Published on in CHOP News
September 29, 2011 — The largest-ever analysis of genetic data related to type 1 diabetes has uncovered new genes associated with the common metabolic disease, which affects 200 million people worldwide. The findings add to knowledge of gene networks involved in the origin of this complex disorder, in which patients depend on frequent insulin injections to control their blood sugar levels.
Combining large datasets enables new discoveries
“Genome-wide association studies, as we used here, have been extremely powerful in identifying gene locations involved in the pathogenesis of complex, common diseases,” said study leader Hakon Hakonarson, MD, PhD, director of the Center for Applied Genomics at The Children’s Hospital of Philadelphia. “The larger the cohort used, the more discoveries we can make, and the more we find intriguing biological pathways offering insight into causes of disease.”
The study appears online today in Public Library of Science Genetics (PLoS Genetics).

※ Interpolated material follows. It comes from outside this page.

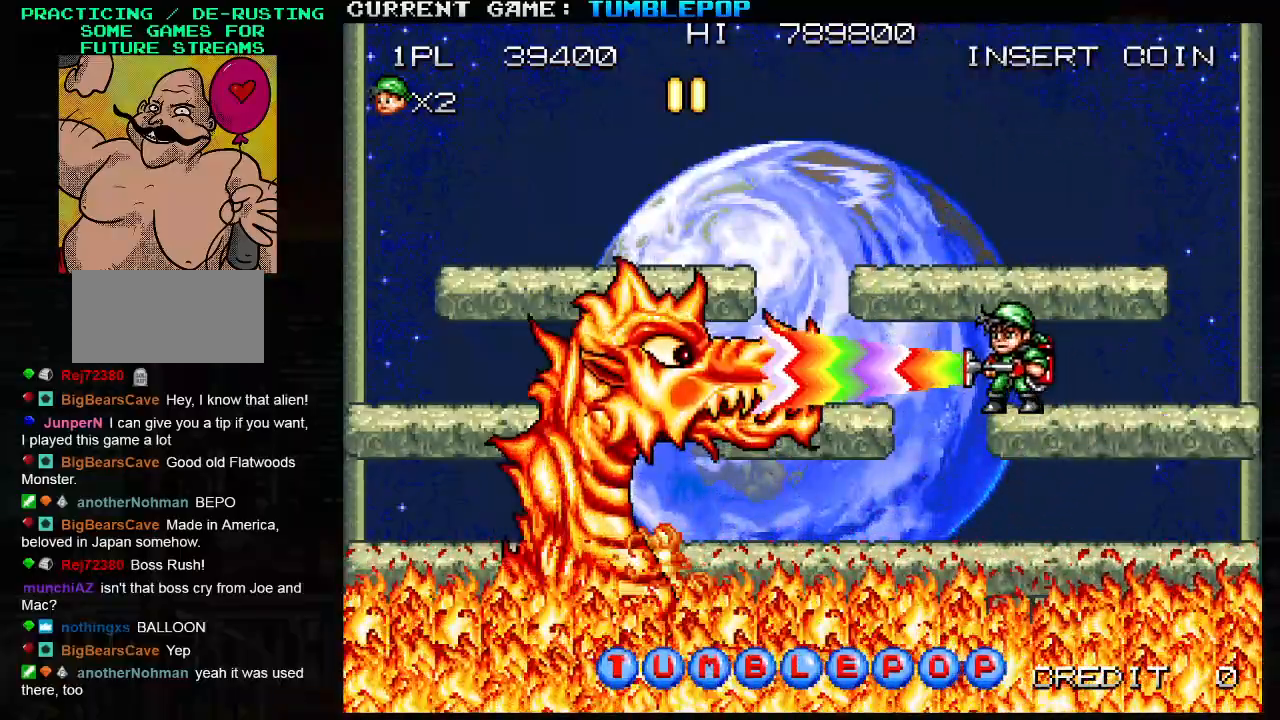
{"buttons": ["SQUARE"], "left_stick": "center", "events": []}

The genome-wide association study (GWAS), in which Hakonarson collaborated with Constantine Polychronakos, MD, director of Pediatric Endocrinology at McGill University, was a meta-analysis, investigating combined DNA data from six large publicly available datasets of type 1 diabetes.
The six studies included data from approximately 10,000 individuals with the disease and 17,000 control subjects. The databases contained single nucleotide polymorphisms (SNPs) — single-base changes in DNA sequence that serve as signposts for gene mutations associated with them. SNPs are not disease-causing mutations, but they reside in gene regions associated with the disease, and set the stage for more detailed sequencing studies to pinpoint causative mutations. Previous studies by Hakonarson and colleagues over the past four years had already discovered SNPs related to type 1 diabetes.
In addition to validating results from previous studies, the current research identified, then replicated, three novel SNPs located in regions of considerable biological interest, being involved in protein-protein interactions, inflammation and cell signaling activity.
“Our study found SNPs that we had not expected to have any connection to type 1 diabetes,” said Hakonarson. “The strongest association among the three SNPs was in the region of the LMO7 gene on chromosome 13. We previously associated another member of the LMO gene family with the childhood cancer neuroblastoma. This gene family plays an important role in protein-protein interactions, but it would not have occurred to anyone that it may be active in type 1 diabetes. GWAS continues to turn up surprising biological associations.”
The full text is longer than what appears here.